# Records supplied
╔══
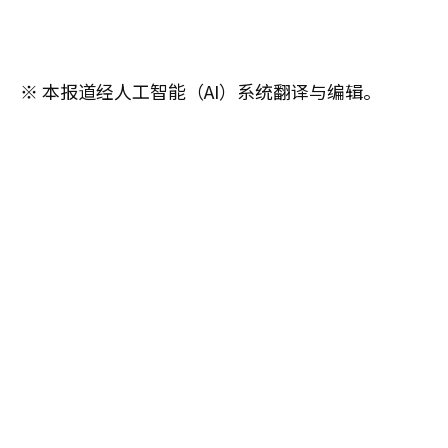
※ 本报道经人工智能（AI）系统翻译与编辑。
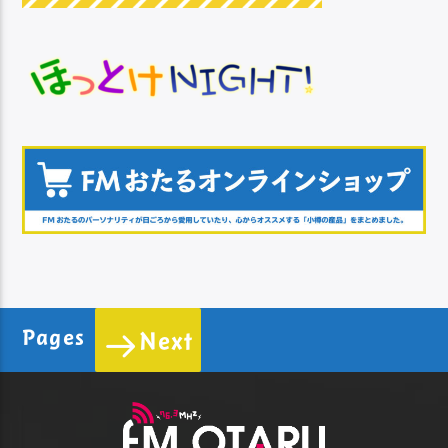
Pages
Next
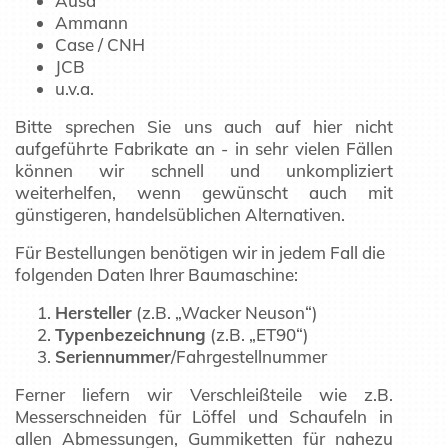
Ausa
Ammann
Case / CNH
JCB
u.v.a.
Bitte sprechen Sie uns auch auf hier nicht
aufgeführte Fabrikate an - in sehr vielen Fällen
können wir schnell und unkompliziert
weiterhelfen, wenn gewünscht auch mit
günstigeren, handelsüblichen Alternativen.
Für Bestellungen benötigen wir in jedem Fall die
folgenden Daten Ihrer Baumaschine:
Hersteller
(z.B. „Wacker Neuson“)
Typenbezeichnung
(z.B. „ET90“)
Seriennummer
/Fahrgestellnummer
Ferner liefern wir Verschleißteile wie z.B.
Messerschneiden für Löffel und Schaufeln in
allen Abmessungen, Gummiketten für nahezu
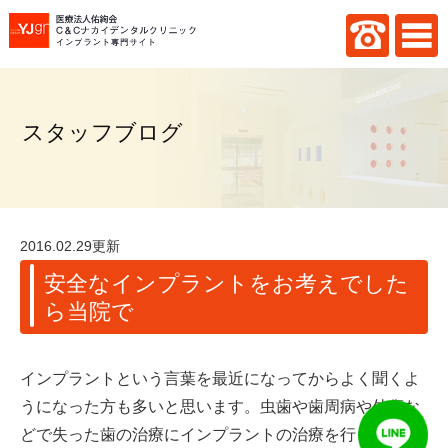
スタッフブログ
2016.02.29更新
安全なインプラントをお考えでした
ら当院で
インプラントという言葉を最近になってからよく聞くよ
うになった方も多いと思います。虫歯や歯周病や外傷な
どで失った歯の治療にインプラントの治療を行っていま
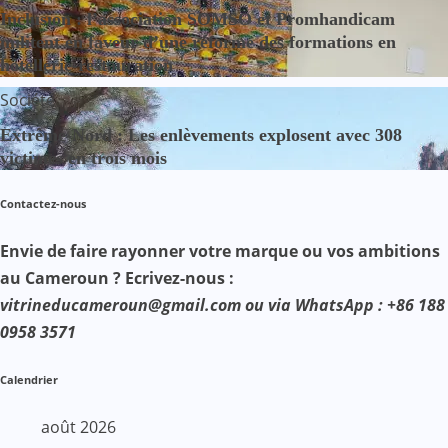
Inclusion : l’association SOMSO et Promhandicam
militent en faveur d’une réforme des formations en
hôtellerie-restauration
Société
Extrême-Nord : Les enlèvements explosent avec 308
victimes en trois mois
Contactez-nous
Envie de faire rayonner votre marque ou vos ambitions
au Cameroun ? Ecrivez-nous :
vitrineducameroun@gmail.com ou via WhatsApp : +86 188
0958 3571
Calendrier
août 2026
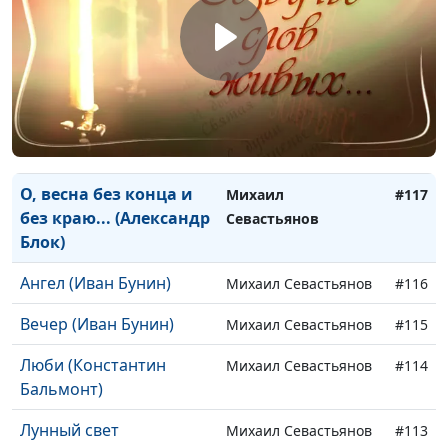
Савонарола)
Молитва (Алексей
Михаил Севастьянов
#119
Плещеев)
Молитва (Иван
Михаил Севастьянов
#118
Тургенев)
О, весна без конца и
Михаил
#117
без краю... (Александр
Севастьянов
Блок)
Ангел (Иван Бунин)
Михаил Севастьянов
#116
Вечер (Иван Бунин)
Михаил Севастьянов
#115
Люби (Константин
Михаил Севастьянов
#114
Бальмонт)
Лунный свет
Михаил Севастьянов
#113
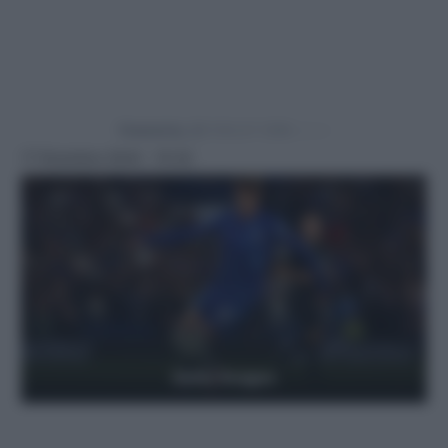
Powered by
17 Dicembre 2024 - 15:32
Getty Images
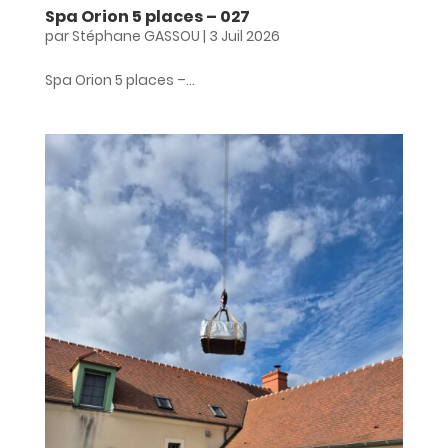
Spa Orion 5 places – 027
par
Stéphane GASSOU
|
3 Juil 2026
Spa Orion 5 places –...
╚══
# Your task
Give the lines again word for word, from the start of the records to the line holding "Seriennummer", both included, and leave out any picture.

# Result
※ 本报道经人工智能（AI）系统翻译与编辑。
Pages
Next
Ausa
Ammann
Case / CNH
JCB
u.v.a.
Bitte sprechen Sie uns auch auf hier nicht
aufgeführte Fabrikate an - in sehr vielen Fällen
können wir schnell und unkompliziert
weiterhelfen, wenn gewünscht auch mit
günstigeren, handelsüblichen Alternativen.
Für Bestellungen benötigen wir in jedem Fall die
folgenden Daten Ihrer Baumaschine:
Hersteller
(z.B. „Wacker Neuson“)
Typenbezeichnung
(z.B. „ET90“)
Seriennummer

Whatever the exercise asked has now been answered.